Selected text:
%%
The Company maintains disclosure controls and procedures (as defined in Rules
13a-15(f) and 15d-15(e) under the Exchange Act of 1934, as amended (the
"Exchange Act")), that are designed to ensure that information required to be
disclosed in the Company's reports filed or furnished under the Exchange Act
is recorded, processed, summarized and reported within the time periods
specified in the Exchange Act and the related rules and forms of the SEC.
Such information is accumulated and communicated to the Company's management,
including its Chief Executive Officer ("CEO") and Chief Financial Officer
("CFO"), as appropriate, to allow timely decisions regarding required
disclosures.  Any controls and procedures, no matter how well designed and
operated, can provide only reasonable, not absolute, assurance of achieving
the desired control objectives.

The Company carried out the evaluation required by Rule 13a-15(b) under the
Securities Exchange Act of 1934 (the "Exchange Act"), under the supervision
and with the participation of our management, including the Chief Executive
Officer and Chief Financial Officer, of the effectiveness of our disclosure
controls and procedures.  Based upon that evaluation, the Chief Executive
Officer and the Chief Financial Officer concluded that, as of the end of the
period covered by this report, the design and operation of the Company's
disclosure controls and procedures were effective to provide reasonable
assurance that information required to be disclosed by the Company in the
reports that it files or submits under the Exchange Act is recorded,
processed, summarized and reported within the time periods specified by the
SEC's rules and forms, and that such information is accumulated and
communicated to management, including the Chief Executive Officer and Chief
Financial Officer, as appropriate, to allow timely decisions regarding
required disclosure.
%%
Records shown:
%%
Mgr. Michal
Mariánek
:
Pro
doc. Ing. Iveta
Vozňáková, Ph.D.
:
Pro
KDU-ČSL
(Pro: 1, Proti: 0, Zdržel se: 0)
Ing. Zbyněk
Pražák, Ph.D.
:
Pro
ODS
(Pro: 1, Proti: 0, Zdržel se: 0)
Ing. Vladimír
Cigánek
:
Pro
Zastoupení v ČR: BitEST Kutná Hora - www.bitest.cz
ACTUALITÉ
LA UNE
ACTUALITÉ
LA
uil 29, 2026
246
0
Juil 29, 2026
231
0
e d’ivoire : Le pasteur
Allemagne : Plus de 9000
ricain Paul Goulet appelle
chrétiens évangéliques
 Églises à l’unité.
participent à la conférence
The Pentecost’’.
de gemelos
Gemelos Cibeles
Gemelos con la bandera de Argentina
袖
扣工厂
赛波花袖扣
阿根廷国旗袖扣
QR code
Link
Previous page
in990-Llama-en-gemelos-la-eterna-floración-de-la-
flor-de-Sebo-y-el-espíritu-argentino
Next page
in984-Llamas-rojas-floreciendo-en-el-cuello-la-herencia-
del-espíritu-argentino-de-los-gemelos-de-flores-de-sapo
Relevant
%%
%%
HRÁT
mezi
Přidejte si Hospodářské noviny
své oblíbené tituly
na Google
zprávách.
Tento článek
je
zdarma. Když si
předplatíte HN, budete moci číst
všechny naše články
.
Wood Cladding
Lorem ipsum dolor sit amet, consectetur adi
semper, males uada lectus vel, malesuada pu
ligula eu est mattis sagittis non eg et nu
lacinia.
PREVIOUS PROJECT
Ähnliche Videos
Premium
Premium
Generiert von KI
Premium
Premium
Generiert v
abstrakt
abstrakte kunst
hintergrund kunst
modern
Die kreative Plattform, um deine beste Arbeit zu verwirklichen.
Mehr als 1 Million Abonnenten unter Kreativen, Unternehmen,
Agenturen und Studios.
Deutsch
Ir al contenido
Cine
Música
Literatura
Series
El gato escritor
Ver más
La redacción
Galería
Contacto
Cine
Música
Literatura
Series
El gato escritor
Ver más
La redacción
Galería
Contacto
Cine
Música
%%
%%
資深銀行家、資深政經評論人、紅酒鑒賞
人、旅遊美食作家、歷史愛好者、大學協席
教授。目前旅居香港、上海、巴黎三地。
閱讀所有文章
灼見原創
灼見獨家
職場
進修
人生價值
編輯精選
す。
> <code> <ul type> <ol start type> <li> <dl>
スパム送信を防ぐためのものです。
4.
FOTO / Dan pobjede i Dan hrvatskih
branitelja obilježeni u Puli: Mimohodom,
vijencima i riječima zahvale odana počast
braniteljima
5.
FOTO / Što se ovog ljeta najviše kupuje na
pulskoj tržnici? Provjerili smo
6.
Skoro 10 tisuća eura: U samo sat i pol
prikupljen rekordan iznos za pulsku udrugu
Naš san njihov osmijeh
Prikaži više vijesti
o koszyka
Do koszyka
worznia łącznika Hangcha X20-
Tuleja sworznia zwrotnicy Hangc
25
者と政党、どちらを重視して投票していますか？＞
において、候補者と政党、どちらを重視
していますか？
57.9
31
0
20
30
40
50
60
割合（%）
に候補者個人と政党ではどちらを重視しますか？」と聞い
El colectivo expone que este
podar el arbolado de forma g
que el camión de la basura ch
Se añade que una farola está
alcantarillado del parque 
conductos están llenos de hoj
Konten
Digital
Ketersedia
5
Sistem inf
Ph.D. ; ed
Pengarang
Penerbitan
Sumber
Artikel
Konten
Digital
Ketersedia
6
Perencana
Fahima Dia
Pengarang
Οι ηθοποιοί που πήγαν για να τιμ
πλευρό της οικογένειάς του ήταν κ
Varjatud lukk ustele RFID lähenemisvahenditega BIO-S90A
%%
Aim of the task:
Answer these questions about the text on disclosure controls:
(a) What kind of assurance does the text say any controls and procedures can provide?
(b) Under which rule was the Company's evaluation of its disclosure controls carried out?
(c) Who concluded that the disclosure controls and procedures were effective?

Response to the task:
(a) Only reasonable, not absolute, assurance of achieving the desired control objectives.
(b) Rule 13a-15(b) under the Securities Exchange Act of 1934.
(c) The Chief Executive Officer and the Chief Financial Officer.